Work order
Copy the records from the start through the line containing "Een pleidooi voor", swapping "robots" for "machines" and leaving everything else as it is.

Data
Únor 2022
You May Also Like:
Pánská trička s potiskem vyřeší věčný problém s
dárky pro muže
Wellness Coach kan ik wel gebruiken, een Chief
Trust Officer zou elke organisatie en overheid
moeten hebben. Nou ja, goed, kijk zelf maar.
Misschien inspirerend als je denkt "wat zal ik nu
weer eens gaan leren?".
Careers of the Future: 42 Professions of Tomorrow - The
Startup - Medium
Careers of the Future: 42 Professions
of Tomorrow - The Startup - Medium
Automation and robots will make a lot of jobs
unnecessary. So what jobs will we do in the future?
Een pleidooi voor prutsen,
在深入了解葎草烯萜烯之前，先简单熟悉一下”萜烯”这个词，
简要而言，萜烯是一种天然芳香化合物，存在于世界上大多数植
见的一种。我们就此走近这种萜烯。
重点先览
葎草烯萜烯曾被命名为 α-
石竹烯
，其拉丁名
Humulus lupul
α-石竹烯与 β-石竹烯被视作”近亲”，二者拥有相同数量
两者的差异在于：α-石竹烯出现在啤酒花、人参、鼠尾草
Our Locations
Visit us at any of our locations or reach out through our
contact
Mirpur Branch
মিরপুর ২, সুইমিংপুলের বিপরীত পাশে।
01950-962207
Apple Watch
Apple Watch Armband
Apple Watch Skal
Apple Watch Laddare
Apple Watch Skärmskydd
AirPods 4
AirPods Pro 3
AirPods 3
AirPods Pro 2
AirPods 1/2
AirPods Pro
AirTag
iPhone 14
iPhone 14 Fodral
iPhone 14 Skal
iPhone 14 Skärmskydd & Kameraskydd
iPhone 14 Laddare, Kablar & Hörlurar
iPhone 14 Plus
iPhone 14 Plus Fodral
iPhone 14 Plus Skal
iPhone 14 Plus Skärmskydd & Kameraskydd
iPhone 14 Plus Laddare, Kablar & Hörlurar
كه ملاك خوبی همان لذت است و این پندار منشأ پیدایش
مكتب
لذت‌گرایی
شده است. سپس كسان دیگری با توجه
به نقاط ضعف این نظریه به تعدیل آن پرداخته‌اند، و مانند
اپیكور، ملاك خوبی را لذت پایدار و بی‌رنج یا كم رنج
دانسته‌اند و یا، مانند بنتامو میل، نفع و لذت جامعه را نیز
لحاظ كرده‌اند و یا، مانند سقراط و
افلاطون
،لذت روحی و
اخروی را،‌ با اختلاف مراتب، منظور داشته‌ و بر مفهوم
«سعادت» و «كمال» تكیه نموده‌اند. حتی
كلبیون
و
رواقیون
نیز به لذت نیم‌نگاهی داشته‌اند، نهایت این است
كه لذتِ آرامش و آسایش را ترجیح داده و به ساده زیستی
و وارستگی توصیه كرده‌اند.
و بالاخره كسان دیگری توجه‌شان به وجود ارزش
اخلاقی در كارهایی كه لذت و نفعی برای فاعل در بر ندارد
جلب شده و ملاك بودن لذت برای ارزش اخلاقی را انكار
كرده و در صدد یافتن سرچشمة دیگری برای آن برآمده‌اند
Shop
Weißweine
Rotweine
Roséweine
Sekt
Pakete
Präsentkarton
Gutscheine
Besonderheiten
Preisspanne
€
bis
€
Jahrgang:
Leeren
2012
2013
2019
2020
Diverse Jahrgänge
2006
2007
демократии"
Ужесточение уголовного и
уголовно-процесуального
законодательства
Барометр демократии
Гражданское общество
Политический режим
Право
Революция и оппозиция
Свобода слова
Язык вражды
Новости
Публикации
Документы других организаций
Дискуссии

Answer
Únor 2022
You May Also Like:
Pánská trička s potiskem vyřeší věčný problém s
dárky pro muže
Wellness Coach kan ik wel gebruiken, een Chief
Trust Officer zou elke organisatie en overheid
moeten hebben. Nou ja, goed, kijk zelf maar.
Misschien inspirerend als je denkt "wat zal ik nu
weer eens gaan leren?".
Careers of the Future: 42 Professions of Tomorrow - The
Startup - Medium
Careers of the Future: 42 Professions
of Tomorrow - The Startup - Medium
Automation and machines will make a lot of jobs
unnecessary. So what jobs will we do in the future?
Een pleidooi voor prutsen,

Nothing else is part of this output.